→ **PASSAGE SHOWN**

OBOR, first announced by Beijing in 2013, seeks to build Beijing-centered land and maritime trading networks by financing infrastructure projects throughout Europe, Asia, Africa, and Latin America. However, Beijing’s initiative has been criticized for burdening developing countries with massive loans to China that they can’t pay off. This “debt trap” has already occurred in South Africa, Kenya, Sri Lanka, and the Maldives.
Sebastian Maslow, assistant professor at the Graduate School of International Cooperation Studies at the prestigious Kobe University in Japan, wrote in an August article published in the Policy Forum that FOIP was not simply an economic alternative to OBOR, but “a main pillar of Japan’s strategy to contain China’s military and economic power in the region.”
China has increased its military presence in the South China Sea in order to stake its sovereignty claims over disputed islands in the area, such as the Spratlys, where Beijing has constructed artificial islands equipped with naval and air bases.

[Stored data]
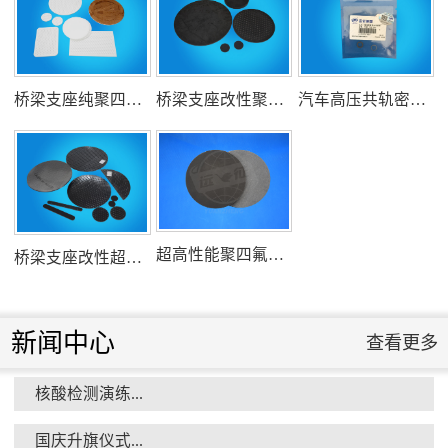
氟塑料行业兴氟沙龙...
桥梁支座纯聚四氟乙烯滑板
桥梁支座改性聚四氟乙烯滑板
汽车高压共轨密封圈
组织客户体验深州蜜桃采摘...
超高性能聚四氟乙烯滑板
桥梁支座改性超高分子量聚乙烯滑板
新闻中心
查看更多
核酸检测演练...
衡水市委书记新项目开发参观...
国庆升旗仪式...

--

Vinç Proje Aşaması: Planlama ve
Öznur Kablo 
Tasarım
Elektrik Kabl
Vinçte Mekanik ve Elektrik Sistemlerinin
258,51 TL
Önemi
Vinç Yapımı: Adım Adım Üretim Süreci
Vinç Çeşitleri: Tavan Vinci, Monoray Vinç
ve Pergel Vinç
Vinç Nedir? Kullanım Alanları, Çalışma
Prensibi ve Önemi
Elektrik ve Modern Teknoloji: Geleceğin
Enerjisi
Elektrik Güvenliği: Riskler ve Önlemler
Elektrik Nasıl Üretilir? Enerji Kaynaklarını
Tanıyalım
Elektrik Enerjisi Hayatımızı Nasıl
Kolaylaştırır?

---

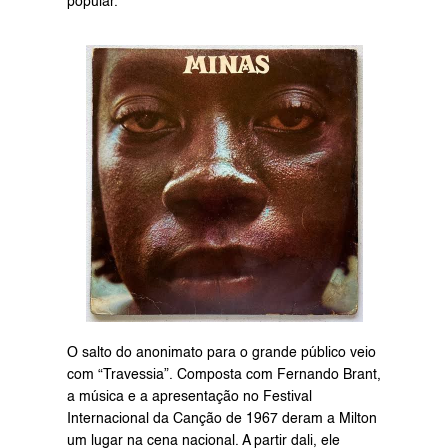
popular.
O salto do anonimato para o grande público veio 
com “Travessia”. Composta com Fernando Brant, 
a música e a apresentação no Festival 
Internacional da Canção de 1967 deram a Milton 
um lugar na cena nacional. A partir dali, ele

→ **TASKS FOR THIS EXERCISE**
(1) According to the passage on OBOR and FOIP, in what year did Beijing first announce OBOR?
(2) Rewrite the paragraph of the passage on OBOR and FOIP that begins "OBOR, first announced by Beijing" as a bulleted list, keeping its main facts.
Use only the passage on OBOR and FOIP for this work.

→ **EXPECTED RESULTS**
(1) 2013

(2)
- Beijing first announced OBOR in 2013.
- It seeks to build Beijing-centered land and maritime trading networks by financing infrastructure projects throughout Europe, Asia, Africa, and Latin America.
- It has been criticized for burdening developing countries with massive loans to China that they can't pay off.
- This "debt trap" has already occurred in South Africa, Kenya, Sri Lanka, and the Maldives.